¹ Department of Electrical and Computer Engineering, University of Pittsburgh, Pittsburgh, PA 15261, USA.
² Department of Computer Science and Engineering, University at Buffalo, Buffalo, NY 14260, USA.
³ Department of Electrical Engineering and Computer Science Department, Syracuse University, 4-206 Center for Science and Technology, Syracuse, NY 13244, USA.
⁴ School of Engineering, Brown University, 345 Brook Street, Providence, RI 02912, USA.

PMID: 39703437
PMCID: PMC11654640 (available on 2025-11-01)
DOI: 10.1109/tcad.2024.3438994

Abstract

DNNs are rapidly evolving from streamlined single-modality single-task (SMST) to multi-modality multi-task (MMMT) with large variations for different layers and complex data dependencies among layers. To support such models, hardware systems also evolved to be heterogeneous. The heterogeneous system comes from the prevailing trend to integrate diverse accelerators into the system for lower latency. FPGAs have high computation density and communication bandwidth and are configurable to be deployed with different designs of accelerators, which are widely used for various machine-learning applications. However, scaling from SMST to MMMT on heterogeneous FPGAs is challenging since MMMT has much larger layer variations, a massive number of layers, and complex data dependency among different backbones. Previous mapping algorithms are either inefficient or over-simplified which makes them impractical in general scenarios.
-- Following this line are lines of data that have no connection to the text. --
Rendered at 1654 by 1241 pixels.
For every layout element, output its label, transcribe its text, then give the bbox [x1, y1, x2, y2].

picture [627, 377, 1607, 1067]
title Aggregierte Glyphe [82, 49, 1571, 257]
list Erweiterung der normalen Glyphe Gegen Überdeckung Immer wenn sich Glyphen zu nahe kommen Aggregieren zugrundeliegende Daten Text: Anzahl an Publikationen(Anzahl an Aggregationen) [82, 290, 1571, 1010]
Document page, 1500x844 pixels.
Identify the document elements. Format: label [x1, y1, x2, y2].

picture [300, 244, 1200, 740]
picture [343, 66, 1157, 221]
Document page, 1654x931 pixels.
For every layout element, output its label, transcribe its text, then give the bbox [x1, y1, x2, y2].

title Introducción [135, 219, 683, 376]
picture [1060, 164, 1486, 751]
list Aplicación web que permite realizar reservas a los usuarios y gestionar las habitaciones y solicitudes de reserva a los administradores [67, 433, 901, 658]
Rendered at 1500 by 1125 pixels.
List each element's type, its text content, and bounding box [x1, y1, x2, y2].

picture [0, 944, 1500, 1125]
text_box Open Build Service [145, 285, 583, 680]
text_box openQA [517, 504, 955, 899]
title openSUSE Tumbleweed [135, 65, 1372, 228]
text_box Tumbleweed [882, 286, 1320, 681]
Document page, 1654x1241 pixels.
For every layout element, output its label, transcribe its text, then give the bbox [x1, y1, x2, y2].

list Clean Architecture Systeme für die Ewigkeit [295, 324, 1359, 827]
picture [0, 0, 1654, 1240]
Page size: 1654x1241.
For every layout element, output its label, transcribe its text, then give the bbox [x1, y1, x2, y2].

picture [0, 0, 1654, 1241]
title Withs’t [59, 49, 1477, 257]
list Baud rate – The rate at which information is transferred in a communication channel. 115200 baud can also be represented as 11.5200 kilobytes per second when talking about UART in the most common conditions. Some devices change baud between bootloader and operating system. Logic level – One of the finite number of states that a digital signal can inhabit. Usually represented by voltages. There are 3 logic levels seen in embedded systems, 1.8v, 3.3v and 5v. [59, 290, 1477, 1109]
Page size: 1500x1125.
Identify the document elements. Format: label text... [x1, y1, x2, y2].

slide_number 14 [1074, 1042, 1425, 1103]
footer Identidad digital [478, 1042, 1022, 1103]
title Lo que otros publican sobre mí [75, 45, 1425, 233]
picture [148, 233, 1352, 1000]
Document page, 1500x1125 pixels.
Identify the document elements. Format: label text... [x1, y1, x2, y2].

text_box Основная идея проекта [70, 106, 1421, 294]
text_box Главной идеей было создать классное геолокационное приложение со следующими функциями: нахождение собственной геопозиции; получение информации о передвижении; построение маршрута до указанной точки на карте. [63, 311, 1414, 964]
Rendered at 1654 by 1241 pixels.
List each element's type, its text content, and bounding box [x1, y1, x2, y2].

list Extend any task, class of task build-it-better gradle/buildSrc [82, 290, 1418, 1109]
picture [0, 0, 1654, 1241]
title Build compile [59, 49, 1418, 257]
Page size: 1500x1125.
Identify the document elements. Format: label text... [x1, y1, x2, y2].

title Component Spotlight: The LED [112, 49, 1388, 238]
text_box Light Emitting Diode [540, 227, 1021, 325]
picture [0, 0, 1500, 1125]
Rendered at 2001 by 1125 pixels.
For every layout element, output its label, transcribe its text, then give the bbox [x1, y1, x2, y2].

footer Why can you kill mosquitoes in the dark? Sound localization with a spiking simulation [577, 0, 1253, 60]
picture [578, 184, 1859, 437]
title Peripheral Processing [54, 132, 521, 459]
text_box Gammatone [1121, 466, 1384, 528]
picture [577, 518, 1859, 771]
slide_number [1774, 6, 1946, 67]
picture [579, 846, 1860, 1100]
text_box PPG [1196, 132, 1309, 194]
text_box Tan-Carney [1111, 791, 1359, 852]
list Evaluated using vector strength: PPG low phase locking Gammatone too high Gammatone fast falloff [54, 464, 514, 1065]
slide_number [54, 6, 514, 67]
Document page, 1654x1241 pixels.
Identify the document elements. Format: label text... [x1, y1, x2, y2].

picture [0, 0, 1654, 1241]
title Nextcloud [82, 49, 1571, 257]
In this work, we propose CHEF to enable efficient implementation of MMMT models in realistic heterogeneous FPGA clusters, i.e. deploying heterogeneous accelerators on heterogeneous FPGAs (A2F) and mapping the heterogeneous DNNs on the deployed heterogeneous accelerators (M2A). We propose CHEF-A2F, a two-stage accelerators-to-FPGAs deployment approach to co-optimize hardware deployment and accelerator mapping. In addition, we propose CHEF-M2A, which can support general and practical cases compared to previous mapping algorithms. To the best of our knowledge, this is the first attempt to implement MMMT models in real heterogeneous FPGA clusters. Experimental results show that the latency obtained with CHEF is near-optimal while the search time is 10000X less than exhaustively searching the optimal solution.

Keywords: heterogeneous FPGA clusters; multi-modality multi-task (MMMT).